En copropriété, il existe différents types de dégâts des eaux. De l’identification du sinistre à son traitement, découvrez les bonnes pratiques et le processus de réparation des dommages.

Identification du sinistre

Adoptez les bons réflexes en cas de fuite d’eau :

Déclaration du sinistre

Vous (et/ou le syndic, si le sinistre provient des parties communes) devez procéder à la déclaration du sinistre à l’assureur par lettre recommandée sous 5 jours à compter de la découverte du sinistre. Cette lettre devra contenir : le numéro de contrat, la date du sinistre en indiquant son origine, la localisation, une description précise de l’état des dégâts, avec si possible des photographies et l’état estimatif des pertes.

Vous devez joindre à cette lettre un constat amiable de dégât des eaux. Pour vous le procurer, adressez-vous à votre assureur ou téléchargez-le sur son site Internet. Ce document vise à regrouper l’ensemble des éléments décrivant le sinistre, il est rempli par les différentes parties lésées et envoyé à chacune des assurances respectives.

Réparation de la fuite

Pour éviter l’aggravation de la situation et réparer la fuite, faites appel à un professionnel. Conservez les justificatifs de réparation afin que l’assurance puisse estimer les dommages.

L’assurance peut demander une expertise si les dégâts sont importants.

Recherche de fuite d’eau

Lorsque la source de la fuite d’eau est inconnue, il faut mettre en place une recherche de fuite. À qui incombent les frais de recherche ? Depuis la nouvelle convention interassurance IRSI, cette recherche de fuite est prise en charge par l’assureur de celui qui est à l’origine des démarches.

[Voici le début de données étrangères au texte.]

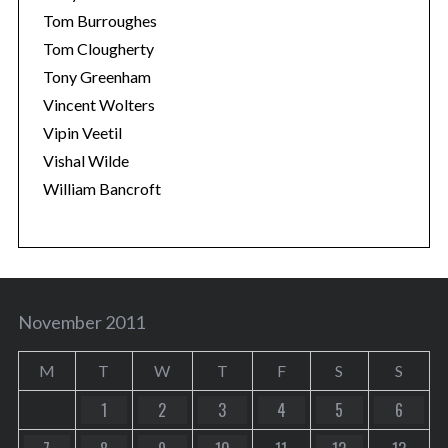
Tom Burroughes
Tom Clougherty
Tony Greenham
Vincent Wolters
Vipin Veetil
Vishal Wilde
William Bancroft
November 2011
M
T
W
T
F
S
S
1
2
3
4
5
6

Si le sinistre a lieu dans les parties communes de l’immeuble, c’est l’assurance de la copropriété qui prendra en charge les coûts de recherche de fuite.

Réparation des dommages liés au sinistre

Si le dégât des eaux a touché des biens immobiliers ou meubles d’une partie commune ou privée, la personne lésée doit faire un devis de remise en état à la hauteur des dégradations et le transmettre à son assurance. Ce dernier procèdera à l’indemnisation éventuelle en fonction de son expertise. Après réparation, la facture définitive doit être transmise à l’assureur avant les deux ans de prescription. La durée moyenne du traitement d’un sinistre est de 1 à 3 mois.

La convention IRSI et les nouveautés

La nouvelle convention IRSI (convention inter-assurance d’indemnisation et de recours des sinistres immeubles) implique de nombreux changements sur la gestion de sinistre.

Cette nouvelle convention s’applique lorsque le montant d’un sinistre (dégâts des eaux ou incendies) est inférieur ou égal à 5 000€ HT. Grâce à l’IRSI, un seul interlocuteur gère le sinistre, l’assurance désignée gestionnaire du sinistre étant désormais celle du local sinistré. Afin de déterminer quel assureur doit prendre en charge l’indemnisation des dégâts, deux tranches ont été mises en place : une inférieure à 1 600€ HT et l’autre de 1 600€ HT jusqu’à 5 000€ HT.